Blackstone and Apollo are syndicating an AI chip debt deal of roughly $36 billion to fund Anthropic’s next wave of compute infrastructure. The financing will buy custom Google TPU chips, which Anthropic will lease to scale Claude and related AI models. Broadcom will backstop payments on the largest tranches, reducing credit risk as the deal invites additional investors. The transaction is expected to close as early as next week, subject to final terms. The chip financing comes as Anthropic’s valuation rises to $965 billion after it raised $6.5 billion and pushed its AI revenue run rate above $30 billion annually. In parallel, Anthropic previously expanded access to about 3.5 GW of TPU compute, with deployments scaling from 2027 under a larger $50 billion US compute push. From a crypto-trading angle, the news highlights traditional private credit flowing deeper into AI infrastructure—reinforcing concentration in a small set of AI platforms that already dominate cloud, chip and power spend. While it is not a direct crypto catalyst, the broader “AI-capex cycle” can affect risk appetite and sector narratives tied to tokenized AI infrastructure.
Neutral
This is a major private-credit and AI-capex headline, but it has no direct linkage to any specific crypto protocol or token.
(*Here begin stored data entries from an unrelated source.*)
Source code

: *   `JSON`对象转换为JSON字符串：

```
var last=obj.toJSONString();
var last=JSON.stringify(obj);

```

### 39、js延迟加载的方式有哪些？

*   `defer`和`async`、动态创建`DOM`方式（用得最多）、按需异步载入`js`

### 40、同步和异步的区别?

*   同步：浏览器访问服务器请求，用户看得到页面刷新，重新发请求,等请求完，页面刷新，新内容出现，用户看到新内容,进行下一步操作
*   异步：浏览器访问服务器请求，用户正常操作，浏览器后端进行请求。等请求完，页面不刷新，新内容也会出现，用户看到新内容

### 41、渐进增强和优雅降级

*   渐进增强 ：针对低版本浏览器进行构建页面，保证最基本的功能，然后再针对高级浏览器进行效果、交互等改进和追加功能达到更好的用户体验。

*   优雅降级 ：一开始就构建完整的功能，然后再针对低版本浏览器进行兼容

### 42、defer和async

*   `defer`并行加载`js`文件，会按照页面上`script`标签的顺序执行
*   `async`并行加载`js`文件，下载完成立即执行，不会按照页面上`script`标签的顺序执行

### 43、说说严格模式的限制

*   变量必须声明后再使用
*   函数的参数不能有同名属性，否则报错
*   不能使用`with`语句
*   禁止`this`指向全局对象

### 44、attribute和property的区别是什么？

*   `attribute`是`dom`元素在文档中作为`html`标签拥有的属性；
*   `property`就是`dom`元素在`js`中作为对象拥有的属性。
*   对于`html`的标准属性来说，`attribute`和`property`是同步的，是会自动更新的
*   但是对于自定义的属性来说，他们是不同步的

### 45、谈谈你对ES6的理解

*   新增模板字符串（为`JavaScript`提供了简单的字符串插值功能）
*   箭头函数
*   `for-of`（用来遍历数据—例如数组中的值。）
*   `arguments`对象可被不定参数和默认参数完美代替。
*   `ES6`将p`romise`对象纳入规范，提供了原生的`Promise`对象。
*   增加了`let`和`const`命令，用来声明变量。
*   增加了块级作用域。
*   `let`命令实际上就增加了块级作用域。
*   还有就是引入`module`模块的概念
The likely effect is indirect: it may reinforce the broader market narrative that capital is concentrating in a handful of AI compute stacks (cloud + chips + power), which can support risk-on sentiment toward “AI-adjacent” themes. In the short term, traders may react mainly through general sentiment (AI/tech risk appetite) rather than measurable crypto fundamentals. In the long term, if AI infrastructure spending continues to accelerate, it can sustain the macro-tech narrative that sometimes lifts liquidity into higher-beta assets—yet there is still no clear pathway from this $36B AI chip debt deal to on-chain token demand. Compared with past crypto-adjacent tech financing stories (e.g., large-scale AI funding rounds or hyperscaler compute deals), the usual outcome is narrative-driven volatility rather than durable, token-specific repricing—hence a neutral expected impact.